## REQUISITO
Retoma el texto sobre la izquierda estadounidense y el Partido Demócrata justo después de su última oración y continúalo con el mismo tono y registro.

## TEXTO DEL EJERCICIO
——
Si a la izquierda estadounidense no le importa la guerra, ni los millones de hambrientos en el mundo, ¿qué le importa? ¿Acaso el aumento de los salarios mínimos y de los impuestos a las empresas y a los ricos, a fin de reducir las enormes desigualdades económicas que minan la confianza del electorado en las instituciones políticas y alimentan el neofascismo? ¿Cuál es exactamente la propuesta del Partido Demócrata frente a la migración? ¿Cómo piensan resolver el problema del más de medio millón de personas sin techo, cifra que no para de crecer? Increíblemente, ninguno de estos temas forma parte importante de la oferta electoral demócrata, cuyos estrategas se lo jugaron todo al poder movilizador de la sentencia anti-aborto de la Suprema Corte del pasado mes de junio y al miedo que genera el extremismo delirante de un Partido Republicano cada vez más explícito en su rechazo a las reglas de juego de la democracia. Las reformas económicas y la expansión de las redes de protección social afectarían intereses que el Partido Demócrata no está dispuesto a tocar, como evidenciaron sus manipulaciones para evitar la nominación presidencial de Bernie Sanders en las elecciones del 2020.
——
## MATERIAL PROPORCIONADO
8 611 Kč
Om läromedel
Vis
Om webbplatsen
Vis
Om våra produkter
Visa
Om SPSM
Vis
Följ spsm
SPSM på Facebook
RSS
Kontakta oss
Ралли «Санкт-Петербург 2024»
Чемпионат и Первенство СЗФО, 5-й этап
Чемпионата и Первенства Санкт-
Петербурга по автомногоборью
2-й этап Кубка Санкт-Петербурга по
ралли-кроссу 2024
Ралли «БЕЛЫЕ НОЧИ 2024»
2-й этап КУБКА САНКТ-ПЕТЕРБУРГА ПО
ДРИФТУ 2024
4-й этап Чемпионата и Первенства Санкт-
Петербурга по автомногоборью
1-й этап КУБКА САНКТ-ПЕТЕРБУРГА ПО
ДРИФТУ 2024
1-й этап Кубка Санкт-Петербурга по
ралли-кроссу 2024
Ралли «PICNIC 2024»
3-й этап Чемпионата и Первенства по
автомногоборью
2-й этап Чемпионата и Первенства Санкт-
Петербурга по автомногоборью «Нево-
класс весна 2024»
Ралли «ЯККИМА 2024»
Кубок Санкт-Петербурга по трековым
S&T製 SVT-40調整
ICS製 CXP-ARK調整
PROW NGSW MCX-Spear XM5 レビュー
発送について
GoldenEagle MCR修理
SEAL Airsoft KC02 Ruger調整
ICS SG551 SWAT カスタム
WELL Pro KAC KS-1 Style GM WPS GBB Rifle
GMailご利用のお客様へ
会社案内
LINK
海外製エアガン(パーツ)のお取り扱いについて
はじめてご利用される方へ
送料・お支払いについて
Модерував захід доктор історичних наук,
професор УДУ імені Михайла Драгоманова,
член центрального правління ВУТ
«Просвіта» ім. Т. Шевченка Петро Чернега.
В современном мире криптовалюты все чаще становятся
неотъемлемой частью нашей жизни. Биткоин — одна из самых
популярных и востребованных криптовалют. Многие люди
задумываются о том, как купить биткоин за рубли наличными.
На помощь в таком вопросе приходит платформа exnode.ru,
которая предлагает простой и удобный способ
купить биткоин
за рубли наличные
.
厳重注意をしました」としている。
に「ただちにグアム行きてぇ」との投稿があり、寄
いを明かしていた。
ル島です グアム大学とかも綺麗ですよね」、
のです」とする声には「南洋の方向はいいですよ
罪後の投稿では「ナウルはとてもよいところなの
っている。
——
## RESULTADO OBTENIDO
 

Mientras tanto, el partido invierte mucho capital político en temas que, más que concitar las simpatías de la mayoría de votantes, los alejan, como su apoyo incondicional a las demandas de los sectores más radicales del movimiento trans. El problema, claro está, no es la defensa de los derechos de las personas trans (poco me luciría a mí, activista de varias décadas, asumir esa posición). El problema es que el Partido Demócrata y los sectores progres en general no se atreven a enfrentar los excesos del actual liderazgo trans, lo que no solo aleja a votantes moderados y conservadores sino también a liberales que no se atreven a discrepar públicamente de estas posiciones por temor a ser vistos como reaccionarios.

 

Los estudios de opinión nos dicen que la gran mayoría de estadounidenses (82%) apoyan la no discriminación de las personas LGBT en el empleo, los espacios públicos y el acceso a la vivienda, cifra que sube al 92% en el caso de los afiliados o simpatizantes demócratas. Pero estos porcentajes bajan considerablemente cuando se indaga sobre la participación de atletas trans en competencias femeninas o el uso de bloqueadores de pubertad en niños y de tratamientos hormonales y procedimientos quirúrgicos en menores de edad. La decisión del establishment demócrata de apoyar sin reservas estas y otras posiciones controversiales -como la noción de que el sexo (y no solo el género) es una construcción social sin fundamento biológico- ha sido una bonanza para los republicanos, que las han puesto en el centro de sus campañas electorales con muchísimo éxito.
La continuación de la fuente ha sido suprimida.